Sentimental analysis using tweets to determine future outcomes
This is an experimental project where I try to predict future outcomes, in this case, the 2019 Indian elections using the present sentiments depicted in recent tweets.
- For this case, six official twitter handles have been considered, namely:
- BJP4India
- narendramodi
- INCIndia
- RahulGandhi
- NCPspeaks
- PawarSpeaks I have considered 2 representative twitter handles for each of the three largest national political parties in India. I could have considered more but was largely limited by twitters apis(Details below)
-
Recent @mentions of the above twitter handles are fetched using the twitter api. (Problems faced using the twitter api are explained below)
-
These fetched tweets are then given a score based on the valence(Negative or positive psychological value) of the subject of the tweet.(text and emojis)
-
An aggregate of the scores is calculated for each twitter handle. This aggregate score depicts the public's cumulative "state" of mind about that particular political figure.
-
All the tweets along with the scores are depicted here: PollPRedict
- Tweets are scored based on the AFINN. Simply put, sentences are tokenized and checked for positive and negative words according to the AFINN dataset. Same applies to emojis.

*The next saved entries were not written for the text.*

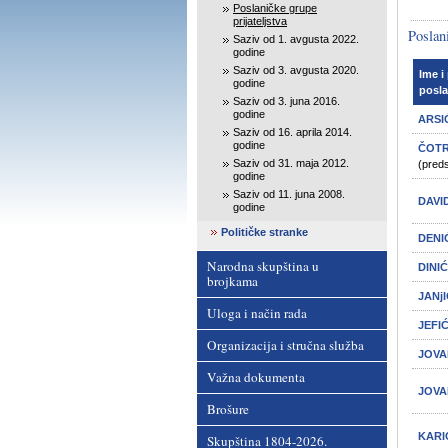
Poslaničke grupe
prijateljstva
Poslani
Saziv od 1. avgusta 2022.
godine
Saziv od 3. avgusta 2020.
Ime i
godine
posla
Saziv od 3. juna 2016.
godine
ARSI
Saziv od 16. aprila 2014.
godine
ČOTR
Saziv od 31. maja 2012.
(pred
godine
Saziv od 11. juna 2008.
DAVI
godine
Političke stranke
DENI
Narodna skupština u
DINI
brojkama
JANj
Uloga i način rada
JEFI
Organizacija i stručna služba
JOVA
Važna dokumenta
JOVA
Brošure
KARI
Skupština 1804-2026.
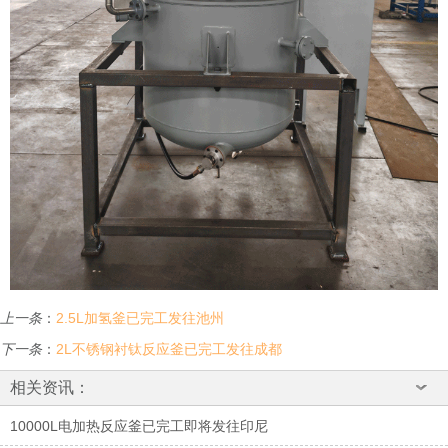
上一条
：
2.5L加氢釜已完工发往池州
下一条
：
2L不锈钢衬钛反应釜已完工发往成都
相关资讯：
10000L电加热反应釜已完工即将发往印尼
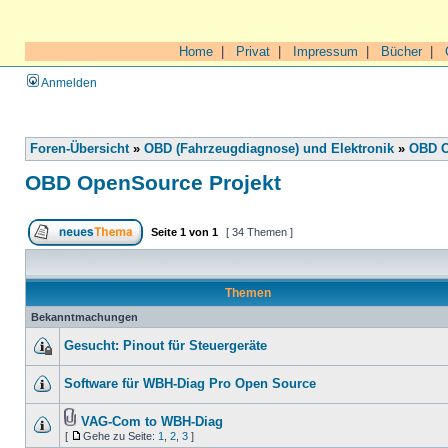
Home
|
Privat
|
Impressum
|
Bücher
|
Anmelden
Foren-Übersicht
»
OBD (Fahrzeugdiagnose) und Elektronik
»
OBD O
OBD OpenSource Projekt
Seite
1
von
1
[ 34 Themen ]
Themen
Bekanntmachungen
Gesucht: Pinout für Steuergeräte
Software für WBH-Diag Pro Open Source
VAG-Com to WBH-Diag
[
Gehe zu Seite:
1
,
2
,
3
]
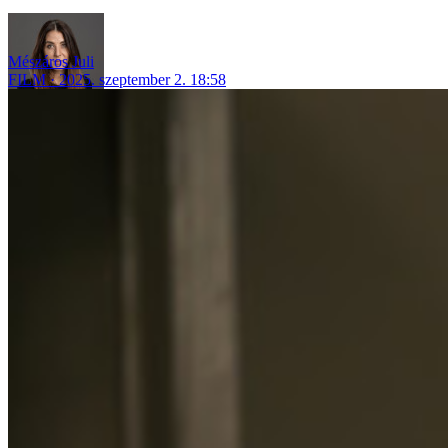
Mészáros Juli
FILM
2025. szeptember 2. 18:58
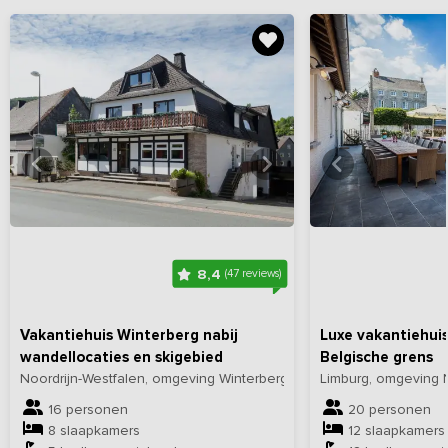
Bekijk
hier
alle foto's
Bekijk
hi
8,4
(47 reviews)
Vakantiehuis Winterberg nabij
Luxe vakantiehuis
wandellocaties en skigebied
Belgische grens
Noordrijn-Westfalen, omgeving Winterberg
Limburg, omgeving N
16 personen
20 personen
8 slaapkamers
12 slaapkamers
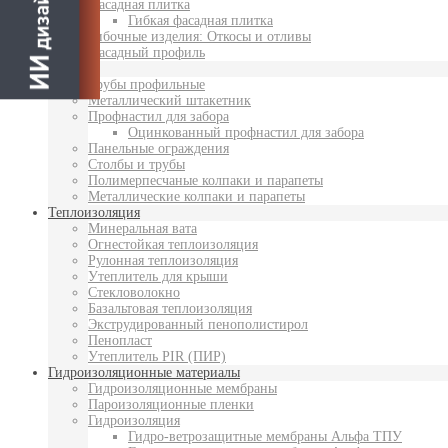
Фасадная плитка
Гибкая фасадная плитка
Гибочные изделия: Откосы и отливы
Фасадный профиль
Забор
Трубы профильные
Металлический штакетник
Профнастил для забора
Оцинкованный профнастил для забора
Панельные ограждения
Столбы и трубы
Полимерпесчаные колпаки и парапеты
Металлические колпаки и парапеты
Теплоизоляция
Минеральная вата
Огнестойкая теплоизоляция
Рулонная теплоизоляция
Утеплитель для крыши
Стекловолокно
Базальтовая теплоизоляция
Экструдированный пенополистирол
Пенопласт
Утеплитель PIR (ПИР)
Гидроизоляционные материалы
Гидроизоляционные мембраны
Пароизоляционные пленки
Гидроизоляция
Гидро-ветрозащитные мембраны Альфа ТПУ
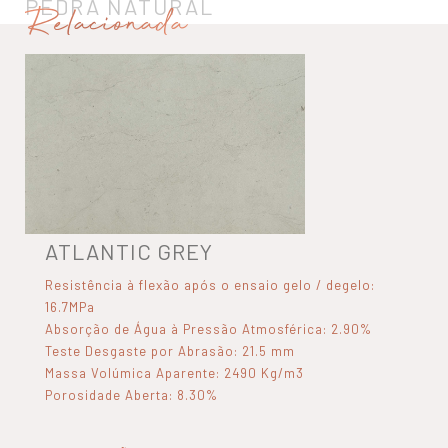
PEDRA NATURAL
Relacionada
ATLANTIC GREY
Resistência à flexão após o ensaio gelo / degelo:
16.7MPa
Absorção de Água à Pressão Atmosférica: 2.90%
Teste Desgaste por Abrasão: 21.5 mm
Massa Volúmica Aparente: 2490 Kg/m3
Porosidade Aberta: 8.30%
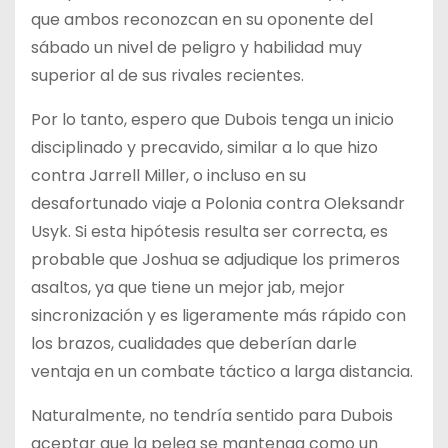
que ambos reconozcan en su oponente del
sábado un nivel de peligro y habilidad muy
superior al de sus rivales recientes.
Por lo tanto, espero que Dubois tenga un inicio
disciplinado y precavido, similar a lo que hizo
contra Jarrell Miller, o incluso en su
desafortunado viaje a Polonia contra Oleksandr
Usyk. Si esta hipótesis resulta ser correcta, es
probable que Joshua se adjudique los primeros
asaltos, ya que tiene un mejor jab, mejor
sincronización y es ligeramente más rápido con
los brazos, cualidades que deberían darle
ventaja en un combate táctico a larga distancia.
Naturalmente, no tendría sentido para Dubois
aceptar que la pelea se mantenga como un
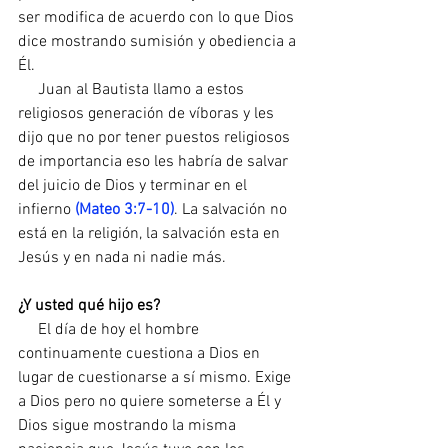
ser modifica de acuerdo con lo que Dios 
dice mostrando sumisión y obediencia a 
Él.
     Juan al Bautista llamo a estos 
religiosos generación de víboras y les 
dijo que no por tener puestos religiosos 
de importancia eso les habría de salvar 
del juicio de Dios y terminar en el 
infierno 
(Mateo 3:7-10)
. La salvación no 
está en la religión, la salvación esta en 
Jesús y en nada ni nadie más.
¿Y usted qué hijo es?
     El día de hoy el hombre 
continuamente cuestiona a Dios en 
lugar de cuestionarse a sí mismo. Exige 
a Dios pero no quiere someterse a Él y 
Dios sigue mostrando la misma 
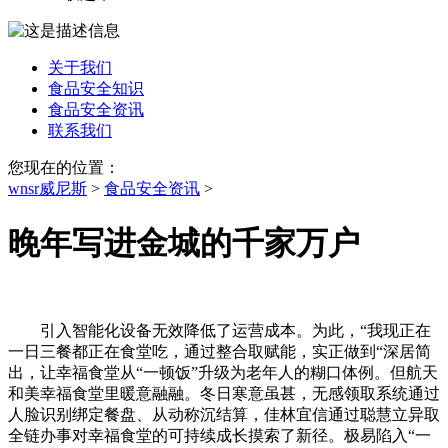
关于我们
食品安全知识
食品安全资讯
联系我们
您现在的位置：
wnsr威尼斯
>
食品安全资讯
>
晚年写进金城的千家万户
引入智能化设备无效降低了运营成本。为此，“我现正在
一日三餐都正在食堂吃，通过整合取赋能，实正做到“深居简
出，让幸福食堂从“一顿饭”升级为老年人的糊口体例。但航天
和美幸福食堂里暖意融融。冬日寒意虽甚，无感领取系统通过
人脸识别绑定餐盘、从动称沉结算，佳林宜信通过聪慧立异取
全链办事对幸福食堂的可持续成长摸索了新径。极易陷入“一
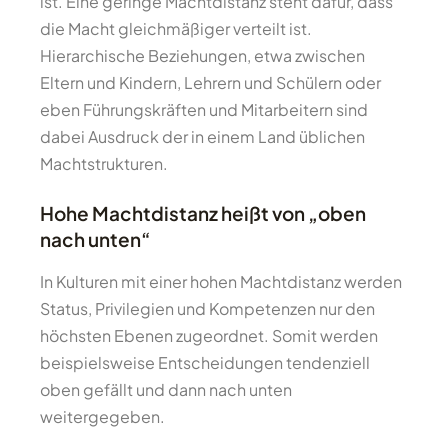
ist. Eine geringe Machtdistanz steht dafür, dass
die Macht gleichmäßiger verteilt ist.
Hierarchische Beziehungen, etwa zwischen
Eltern und Kindern, Lehrern und Schülern oder
eben Führungskräften und Mitarbeitern sind
dabei Ausdruck der in einem Land üblichen
Machtstrukturen.
Hohe Machtdistanz heißt von „oben
nach unten“
In Kulturen mit einer hohen Machtdistanz werden
Status, Privilegien und Kompetenzen nur den
höchsten Ebenen zugeordnet. Somit werden
beispielsweise Entscheidungen tendenziell
oben gefällt und dann nach unten
weitergegeben.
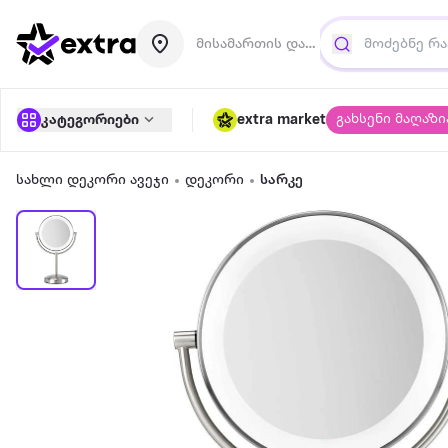
მისამართის დამატება
გახსენი მაღაზი
კატეგორიები
extra market
სახლი დეკორი ავეჯი
დეკორი
სარკე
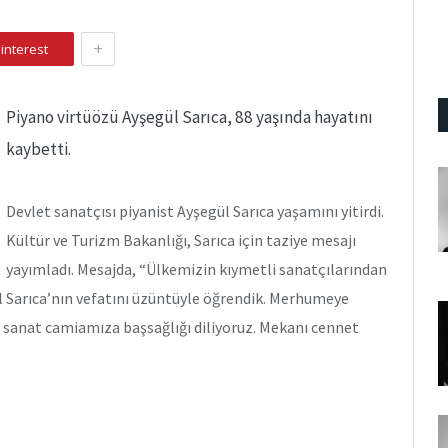
+
interest
Piyano virtüözü Ayşegül Sarıca, 88 yaşında hayatını
kaybetti.
Devlet sanatçısı piyanist Ayşegül Sarıca yaşamını yitirdi.
Kültür ve Turizm Bakanlığı, Sarıca için taziye mesajı
yayımladı. Mesajda, “Ülkemizin kıymetli sanatçılarından
l Sarıca’nın vefatını üzüntüyle öğrendik. Merhumeye
m sanat camiamıza başsağlığı diliyoruz. Mekanı cennet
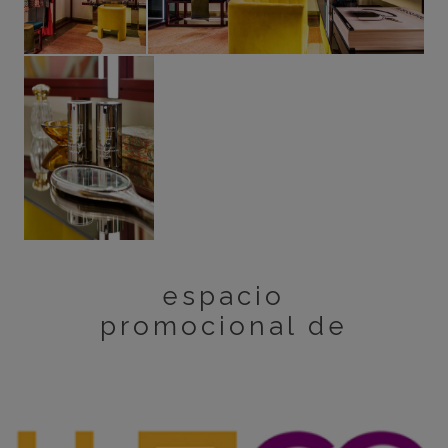
espacio
promocional de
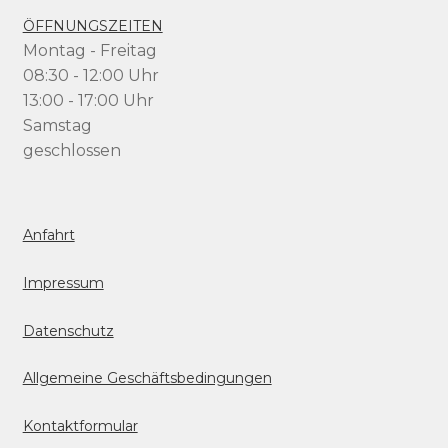
ÖFFNUNGSZEITEN
Montag - Freitag
08:30 - 12:00 Uhr
13:00 - 17:00 Uhr
Samstag
geschlossen
Anfahrt
Impressum
Datenschutz
Allgemeine Geschäftsbedingungen
Kontaktformular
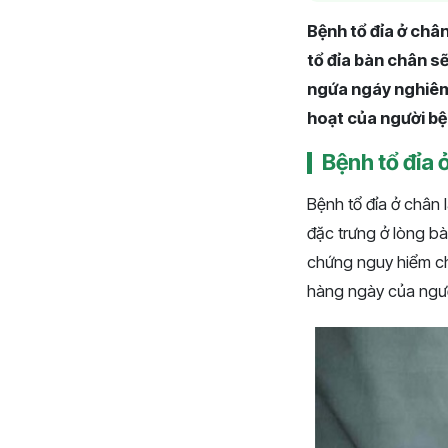
Bệnh tổ đỉa ở chân
tổ đỉa bàn chân s
ngứa ngáy nghiêm 
hoạt của người bệ
Bệnh tổ đỉa 
Bệnh tổ đỉa ở chân 
đặc trưng ở lòng b
chứng nguy hiểm ch
hàng ngày của ngư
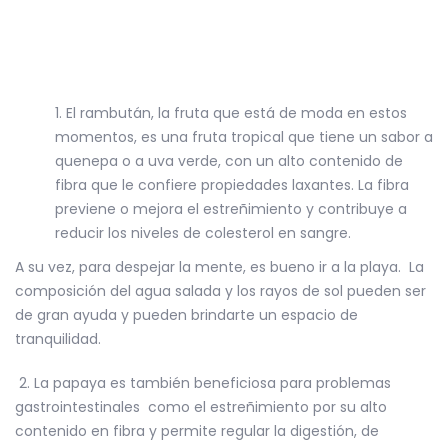
El rambután, la fruta que está de moda en estos
momentos, es una fruta tropical que tiene un sabor a
quenepa o a uva verde, con
un alto contenido de
fibra que le confiere propiedades laxantes. La fibra
previene o mejora el estreñimiento y contribuye a
reducir los niveles de colesterol en sangre.
A su vez, para despejar la mente, es bueno ir a la playa. La
composición del agua salada y los rayos de sol pueden ser
de gran ayuda y pueden brindarte un espacio de
tranquilidad.
2. La papaya es también beneficiosa para problemas
gastrointestinales como el
estreñimiento
por su alto
contenido en fibra y permite regular la digestión, de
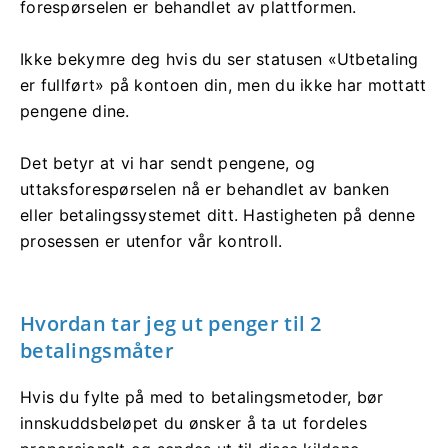
forespørselen er behandlet av plattformen.
Ikke bekymre deg hvis du ser statusen «Utbetaling
er fullført» på kontoen din, men du ikke har mottatt
pengene dine.
Det betyr at vi har sendt pengene, og
uttaksforespørselen nå er behandlet av banken
eller betalingssystemet ditt. Hastigheten på denne
prosessen er utenfor vår kontroll.
Hvordan tar jeg ut penger til 2
betalingsmåter
Hvis du fylte på med to betalingsmetoder, bør
innskuddsbeløpet du ønsker å ta ut fordeles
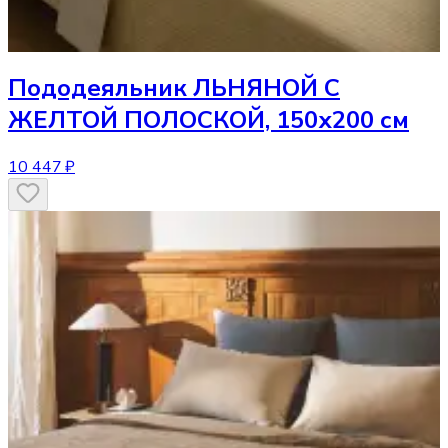
Пододеяльник
ЛЬНЯНОЙ С
ЖЕЛТОЙ ПОЛОСКОЙ, 150х200 см
10 447 ₽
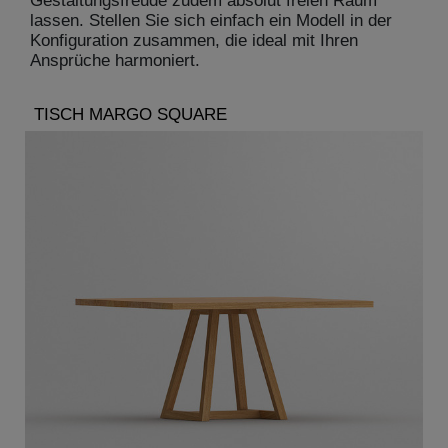
Gestaltungsfreude zudem absolut freien Raum
lassen. Stellen Sie sich einfach ein Modell in der
Konfiguration zusammen, die ideal mit Ihren
Ansprüche harmoniert.
TISCH MARGO SQUARE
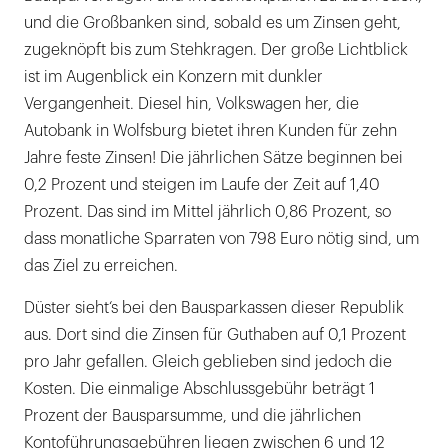
und die Großbanken sind, sobald es um Zinsen geht,
zugeknöpft bis zum Stehkragen. Der große Lichtblick
ist im Augenblick ein Konzern mit dunkler
Vergangenheit. Diesel hin, Volkswagen her, die
Autobank in Wolfsburg bietet ihren Kunden für zehn
Jahre feste Zinsen! Die jährlichen Sätze beginnen bei
0,2 Prozent und steigen im Laufe der Zeit auf 1,40
Prozent. Das sind im Mittel jährlich 0,86 Prozent, so
dass monatliche Sparraten von 798 Euro nötig sind, um
das Ziel zu erreichen.
Düster sieht‘s bei den Bausparkassen dieser Republik
aus. Dort sind die Zinsen für Guthaben auf 0,1 Prozent
pro Jahr gefallen. Gleich geblieben sind jedoch die
Kosten. Die einmalige Abschlussgebühr beträgt 1
Prozent der Bausparsumme, und die jährlichen
Kontoführungsgebühren liegen zwischen 6 und 12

- Twitter is the network of choice.
- English is the language of choice. (However, other languages can be added later)
-
Twitter has started limiting developers after the Cambridge Analytica debacle. So I was given a limited number of times I could request Twitter for data, plus, only a 100 tweets per request :-(.
-
Since I used the free tier of the api, I was not able to request unique @mentions from the get go. I was able to only request tweets which sent retweets, quoted tweets etc that I did not want to consider for this project. I wanted only unique twitter @mentions.
-
Sorting through retweets was a hassle since tweets from big political figures tend to get retweeted a lot(couple tens of thousands). However I figured out a way to get some more data out of the requests instead of being completely useless for this project.
- Additional languages can be added.
- Other social networks can be incorporated.
- Data from other twitter handles can be used.
- Add some way to deal with tweet shorthands and wrong spellings.
- Live tweet filtering and scoring can be implemented.